Transcribe word for word the lines below from the line with "3. green wax" through the line with "5. green wax", ends included.
= = = =
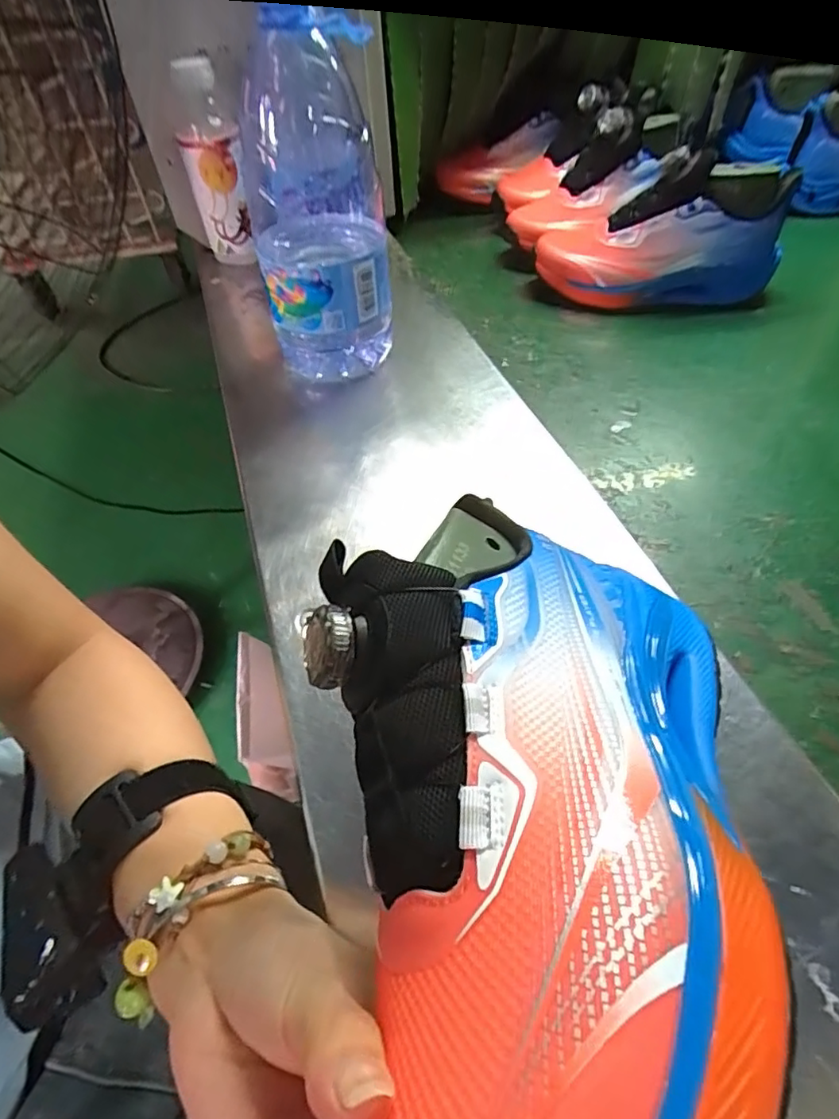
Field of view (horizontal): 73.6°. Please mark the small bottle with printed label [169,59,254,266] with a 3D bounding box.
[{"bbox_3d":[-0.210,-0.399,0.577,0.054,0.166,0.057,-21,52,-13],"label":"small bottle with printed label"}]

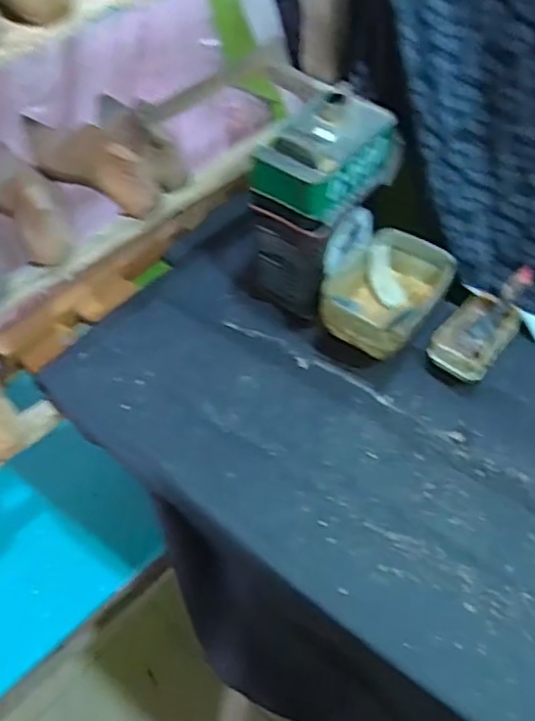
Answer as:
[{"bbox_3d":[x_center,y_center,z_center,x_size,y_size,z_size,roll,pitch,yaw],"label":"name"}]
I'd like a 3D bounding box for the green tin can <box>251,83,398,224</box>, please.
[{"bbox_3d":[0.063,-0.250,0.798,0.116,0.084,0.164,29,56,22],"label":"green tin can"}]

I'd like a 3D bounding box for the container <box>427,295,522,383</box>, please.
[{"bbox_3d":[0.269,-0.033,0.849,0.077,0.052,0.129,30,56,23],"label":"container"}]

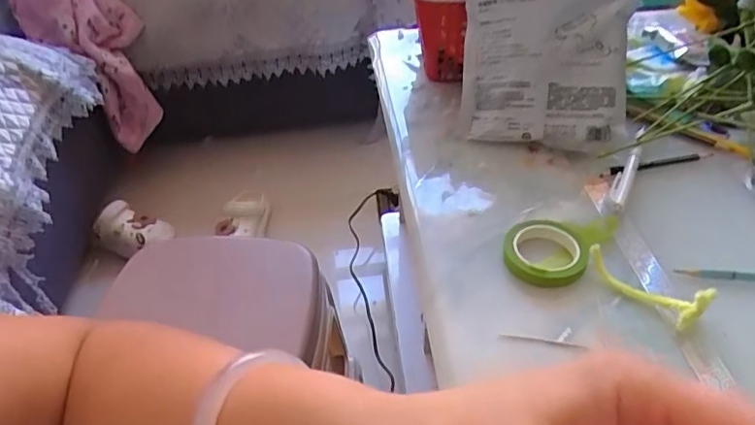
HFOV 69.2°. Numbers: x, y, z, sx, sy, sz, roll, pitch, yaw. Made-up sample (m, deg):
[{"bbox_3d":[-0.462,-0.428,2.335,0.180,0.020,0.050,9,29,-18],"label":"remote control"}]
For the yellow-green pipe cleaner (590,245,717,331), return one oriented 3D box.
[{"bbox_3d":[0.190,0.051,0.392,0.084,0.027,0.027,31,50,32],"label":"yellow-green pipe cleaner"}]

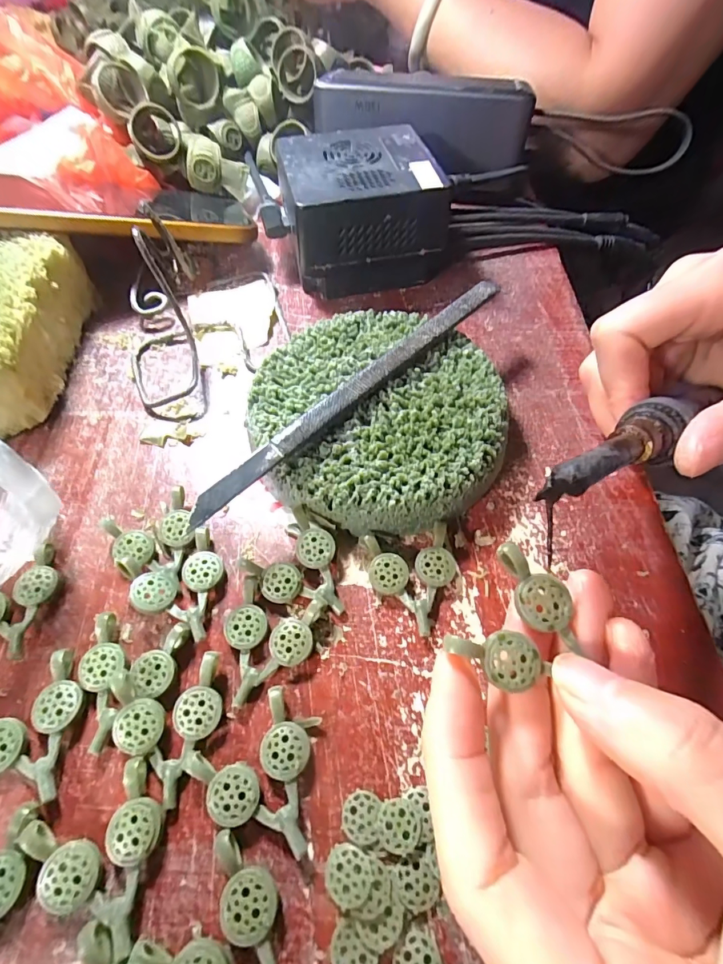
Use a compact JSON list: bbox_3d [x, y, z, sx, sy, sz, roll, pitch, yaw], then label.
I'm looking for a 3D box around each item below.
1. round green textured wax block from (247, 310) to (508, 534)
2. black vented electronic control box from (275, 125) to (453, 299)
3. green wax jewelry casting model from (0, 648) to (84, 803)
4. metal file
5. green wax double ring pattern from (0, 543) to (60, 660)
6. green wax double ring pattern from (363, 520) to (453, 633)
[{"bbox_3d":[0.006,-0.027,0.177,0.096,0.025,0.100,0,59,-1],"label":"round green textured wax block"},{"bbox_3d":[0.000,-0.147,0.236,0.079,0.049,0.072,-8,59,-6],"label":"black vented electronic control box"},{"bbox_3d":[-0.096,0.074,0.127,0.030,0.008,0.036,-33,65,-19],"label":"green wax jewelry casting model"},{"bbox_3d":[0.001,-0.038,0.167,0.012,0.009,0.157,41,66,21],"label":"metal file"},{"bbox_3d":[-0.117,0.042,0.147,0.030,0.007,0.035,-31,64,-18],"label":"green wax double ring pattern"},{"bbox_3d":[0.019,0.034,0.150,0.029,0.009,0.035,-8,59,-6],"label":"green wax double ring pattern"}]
= = = =
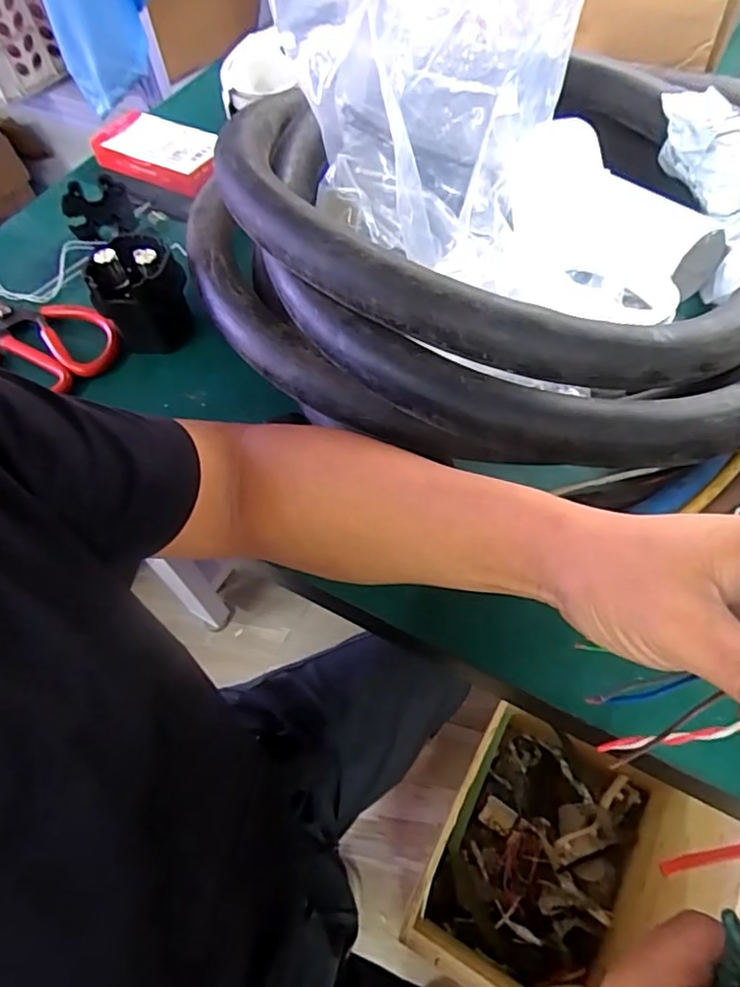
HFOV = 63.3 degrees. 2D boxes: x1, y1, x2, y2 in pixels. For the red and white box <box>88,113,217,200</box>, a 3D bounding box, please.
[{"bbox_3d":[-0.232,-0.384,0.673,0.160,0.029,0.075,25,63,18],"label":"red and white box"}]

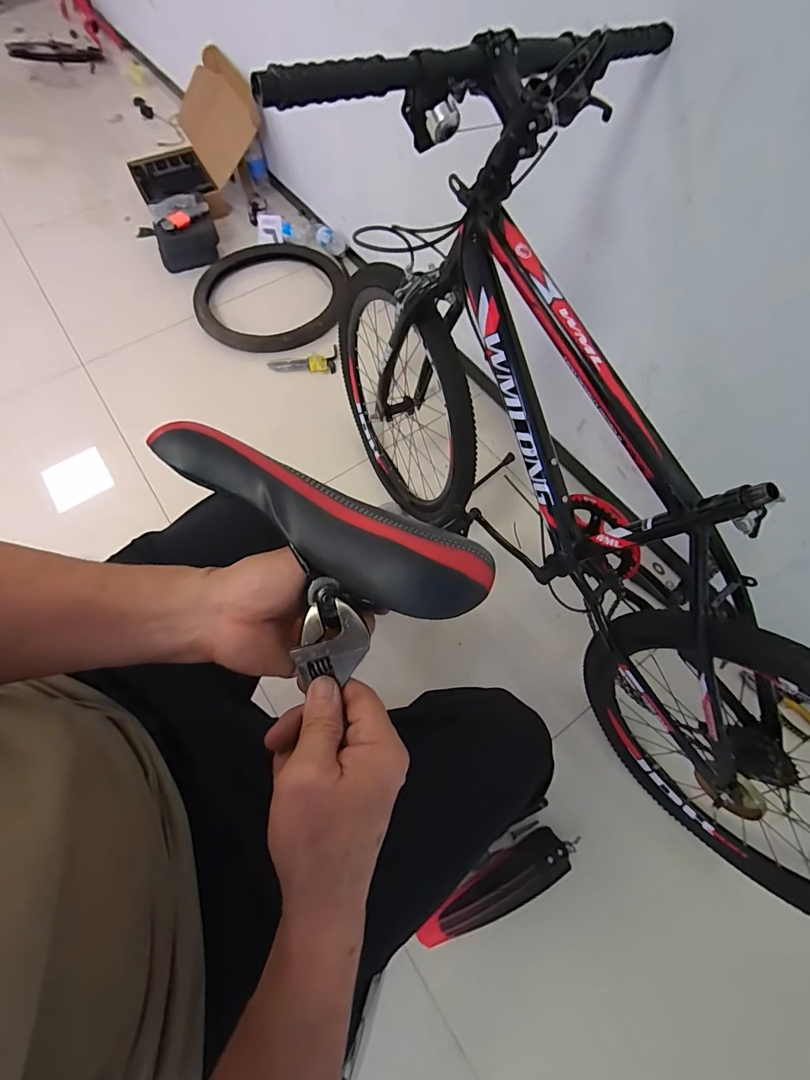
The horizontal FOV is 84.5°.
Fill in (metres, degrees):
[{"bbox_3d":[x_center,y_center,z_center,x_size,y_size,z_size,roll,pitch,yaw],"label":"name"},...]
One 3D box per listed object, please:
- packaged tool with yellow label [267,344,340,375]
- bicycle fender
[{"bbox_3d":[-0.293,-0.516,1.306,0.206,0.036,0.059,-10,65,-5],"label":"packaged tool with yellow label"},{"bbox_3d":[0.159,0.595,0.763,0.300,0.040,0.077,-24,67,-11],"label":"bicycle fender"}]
= = = =
◆ **RESPONSE TO THIS TASK**
3. green wax jewelry casting model from (0, 648) to (84, 803)
4. metal file
5. green wax double ring pattern from (0, 543) to (60, 660)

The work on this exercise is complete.